La citoyenneté comme trophée, version Hunger Games
Le concept ? Une compétition à travers les États-Unis, à bord d’un train baptisé The American — ça ne s’invente pas — dans laquelle les candidats passent une série d’épreuves mettant en valeur leur mérite, leur loyauté et, tant qu’à faire, leur habileté à réciter la Déclaration d’indépendance en apnée. L’unique gagnant remporterait la citoyenneté américaine, les autres… rien. Pas même un lot de consolation ou un ticket retour.
C’est ainsi que l’Amérique du spectacle réinvente l’intégration : en la transformant en prime time, entre The Apprentice et Survivor, mais version « parcours d’humiliation filtré par drone ». L’idée ? Montrer que le rêve américain se mérite. Une manière élégante d’habiller une politique migratoire brutale avec des paillettes, du montage serré et une musique épique.
Quand Kafka rencontre Netflix
Ce projet aurait pu rester un délire de scénariste frustré. Mais le Département de la Sécurité intérieure (DHS) a bel et bien été approché pour y participer.
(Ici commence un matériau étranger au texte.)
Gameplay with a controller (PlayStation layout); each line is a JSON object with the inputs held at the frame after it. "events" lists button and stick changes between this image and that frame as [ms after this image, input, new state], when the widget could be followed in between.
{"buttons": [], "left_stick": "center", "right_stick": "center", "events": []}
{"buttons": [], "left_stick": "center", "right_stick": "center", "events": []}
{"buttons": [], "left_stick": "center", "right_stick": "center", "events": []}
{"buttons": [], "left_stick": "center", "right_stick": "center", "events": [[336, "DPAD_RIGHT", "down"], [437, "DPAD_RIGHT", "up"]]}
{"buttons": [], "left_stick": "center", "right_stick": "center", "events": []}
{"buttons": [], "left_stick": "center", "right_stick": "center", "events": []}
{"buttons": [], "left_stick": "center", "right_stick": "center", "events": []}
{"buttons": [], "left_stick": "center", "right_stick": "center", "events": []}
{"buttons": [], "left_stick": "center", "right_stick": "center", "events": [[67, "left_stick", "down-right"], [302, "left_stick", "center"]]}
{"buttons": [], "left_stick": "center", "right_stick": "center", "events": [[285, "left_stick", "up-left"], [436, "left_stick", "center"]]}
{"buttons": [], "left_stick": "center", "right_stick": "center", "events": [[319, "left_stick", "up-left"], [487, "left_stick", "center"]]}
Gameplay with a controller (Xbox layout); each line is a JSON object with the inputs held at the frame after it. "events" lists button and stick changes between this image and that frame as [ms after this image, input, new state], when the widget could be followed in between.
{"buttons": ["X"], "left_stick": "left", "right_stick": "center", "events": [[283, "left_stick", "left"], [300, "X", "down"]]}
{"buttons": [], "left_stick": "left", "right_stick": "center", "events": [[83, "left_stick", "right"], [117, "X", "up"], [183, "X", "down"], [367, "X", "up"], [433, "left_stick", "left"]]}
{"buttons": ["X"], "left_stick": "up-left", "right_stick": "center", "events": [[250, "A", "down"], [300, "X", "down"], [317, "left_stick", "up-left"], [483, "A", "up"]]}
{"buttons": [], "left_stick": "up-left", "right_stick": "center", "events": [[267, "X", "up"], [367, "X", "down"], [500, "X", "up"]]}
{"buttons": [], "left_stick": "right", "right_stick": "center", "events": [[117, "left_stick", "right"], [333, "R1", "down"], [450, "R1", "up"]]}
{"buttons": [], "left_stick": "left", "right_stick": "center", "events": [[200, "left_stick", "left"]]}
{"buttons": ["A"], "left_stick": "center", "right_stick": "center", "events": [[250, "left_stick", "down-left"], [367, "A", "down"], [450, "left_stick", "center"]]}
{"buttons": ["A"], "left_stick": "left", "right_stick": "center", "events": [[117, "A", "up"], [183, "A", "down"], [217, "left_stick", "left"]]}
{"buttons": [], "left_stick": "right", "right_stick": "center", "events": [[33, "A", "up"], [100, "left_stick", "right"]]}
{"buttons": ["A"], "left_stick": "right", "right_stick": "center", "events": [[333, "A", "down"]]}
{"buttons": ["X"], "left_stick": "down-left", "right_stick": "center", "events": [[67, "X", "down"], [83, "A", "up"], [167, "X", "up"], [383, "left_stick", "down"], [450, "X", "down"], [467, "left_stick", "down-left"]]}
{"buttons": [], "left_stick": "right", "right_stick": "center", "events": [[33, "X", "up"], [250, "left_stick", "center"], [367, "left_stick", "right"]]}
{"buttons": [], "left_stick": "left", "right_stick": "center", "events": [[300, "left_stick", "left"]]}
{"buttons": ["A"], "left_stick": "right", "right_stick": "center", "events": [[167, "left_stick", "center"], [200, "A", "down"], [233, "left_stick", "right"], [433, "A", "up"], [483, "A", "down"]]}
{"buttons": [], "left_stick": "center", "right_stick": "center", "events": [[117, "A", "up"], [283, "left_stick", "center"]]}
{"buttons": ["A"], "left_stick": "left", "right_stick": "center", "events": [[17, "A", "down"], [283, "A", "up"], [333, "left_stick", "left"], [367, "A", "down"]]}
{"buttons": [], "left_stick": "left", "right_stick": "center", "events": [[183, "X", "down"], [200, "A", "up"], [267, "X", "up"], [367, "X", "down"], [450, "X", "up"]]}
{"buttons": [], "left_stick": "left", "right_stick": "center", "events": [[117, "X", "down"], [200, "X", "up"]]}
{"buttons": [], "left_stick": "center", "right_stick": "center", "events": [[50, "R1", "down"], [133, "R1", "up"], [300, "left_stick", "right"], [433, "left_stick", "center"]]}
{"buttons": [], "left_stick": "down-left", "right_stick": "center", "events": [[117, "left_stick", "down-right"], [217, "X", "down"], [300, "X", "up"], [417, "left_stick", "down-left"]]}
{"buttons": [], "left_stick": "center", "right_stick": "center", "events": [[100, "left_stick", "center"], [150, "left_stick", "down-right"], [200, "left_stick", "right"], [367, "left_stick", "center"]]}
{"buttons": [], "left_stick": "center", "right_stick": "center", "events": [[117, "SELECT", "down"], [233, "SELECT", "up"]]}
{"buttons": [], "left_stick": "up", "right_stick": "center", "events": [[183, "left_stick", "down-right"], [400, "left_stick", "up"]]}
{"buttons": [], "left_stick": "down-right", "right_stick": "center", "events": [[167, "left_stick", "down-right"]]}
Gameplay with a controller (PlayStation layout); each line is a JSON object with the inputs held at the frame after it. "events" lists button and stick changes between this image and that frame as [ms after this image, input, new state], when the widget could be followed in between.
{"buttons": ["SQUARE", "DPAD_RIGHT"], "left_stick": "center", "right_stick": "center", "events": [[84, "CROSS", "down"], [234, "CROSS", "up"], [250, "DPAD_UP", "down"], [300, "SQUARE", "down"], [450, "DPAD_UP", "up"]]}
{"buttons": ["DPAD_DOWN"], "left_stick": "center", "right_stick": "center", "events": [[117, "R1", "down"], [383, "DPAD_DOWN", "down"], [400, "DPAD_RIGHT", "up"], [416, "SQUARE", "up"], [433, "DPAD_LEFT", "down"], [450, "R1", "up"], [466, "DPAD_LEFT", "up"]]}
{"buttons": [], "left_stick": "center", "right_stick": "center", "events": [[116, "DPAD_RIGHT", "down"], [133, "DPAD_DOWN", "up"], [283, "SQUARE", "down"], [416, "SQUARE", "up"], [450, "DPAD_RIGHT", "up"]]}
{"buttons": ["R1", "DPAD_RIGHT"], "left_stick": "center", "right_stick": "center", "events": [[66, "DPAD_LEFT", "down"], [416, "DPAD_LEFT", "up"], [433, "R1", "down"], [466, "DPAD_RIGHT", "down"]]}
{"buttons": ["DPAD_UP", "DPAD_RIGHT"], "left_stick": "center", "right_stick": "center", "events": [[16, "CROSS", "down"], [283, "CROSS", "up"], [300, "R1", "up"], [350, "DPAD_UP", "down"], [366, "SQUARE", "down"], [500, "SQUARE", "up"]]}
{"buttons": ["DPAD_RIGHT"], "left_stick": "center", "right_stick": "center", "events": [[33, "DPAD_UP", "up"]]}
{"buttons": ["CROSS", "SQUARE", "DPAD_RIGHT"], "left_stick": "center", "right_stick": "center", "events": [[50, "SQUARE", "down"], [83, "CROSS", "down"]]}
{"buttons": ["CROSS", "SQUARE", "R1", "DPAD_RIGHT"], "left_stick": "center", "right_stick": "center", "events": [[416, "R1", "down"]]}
Pire : il a reconnu « étudier le projet » dans le cadre de ses « efforts de communication ». Autrement dit, l’État fédéral envisage de sous-traiter la solennité du droit du sol à des producteurs de reality TV. Kafka lui-même n’aurait pas osé.
Rob Worsoff, le producteur à l’origine du show, promet qu’il ne s’agira ni d’un cirque ni d’un Hunger Games. À croire que poser cette phrase est déjà en soi une alarme. Car enfin, quel degré de décence faut-il avoir perdu pour concevoir la citoyenneté comme une récompense télévisuelle, une sorte de César ou d’Oscar du bon immigrant ?
Le triomphe du cynisme politique
Soyons clairs : ce programme ne sort pas de nulle part. Il est l’enfant illégitime du culte du mérite, de l’obsession sécuritaire et du populisme médiatique. Il pousse jusqu’à l’absurde une logique déjà bien ancrée : celle qui considère que l’immigrant doit faire la preuve, en permanence, de son utilité. Être médecin ne suffit plus ; il faut désormais être télégénique.
Ce projet est aussi un aveu. Celui d’une Amérique en perte de repères, qui doute de sa propre légitimité au point de devoir scénariser l’arrivée de nouveaux citoyens comme une épreuve de Ninja Warrior. Le passeport devient alors le Graal, le décor un parc d’attractions, et le pays une entreprise de divertissement sur fond d’idéologie triée sur casting.
Une dystopie bien réelle
Dystopique ? Évidemment. Indécent ? Totalement. Mais plausible, dans un monde où les frontières sont gérées comme des franchises et où le slogan Make America Great Again rime avec Make Reality Great Again. Et comme le note The New York Times, ce n’est pas une première : en 2003, la Fox avait déjà tenté un projet similaire, vite abandonné sous la pression de l’opinion. Vingt ans plus tard, l’opinion a changé. Ou s’est lassée de s’indigner.
The American est peut-être encore au stade de pitch. Mais il dit déjà tout d’une époque où la dignité devient monétisable, la souffrance divertissante, et l’identité nationale un badge à décrocher après une épreuve d’immunité. Ce n’est plus de la télé-réalité. C’est du théâtre de la cruauté, version patriotique.
Et à la fin, il n’en restera qu’un. C’est-à-dire, un citoyen. Les autres ? Ils pourront toujours tenter leur chance dans la saison 2. S’ils ne sont pas expulsés d’ici là.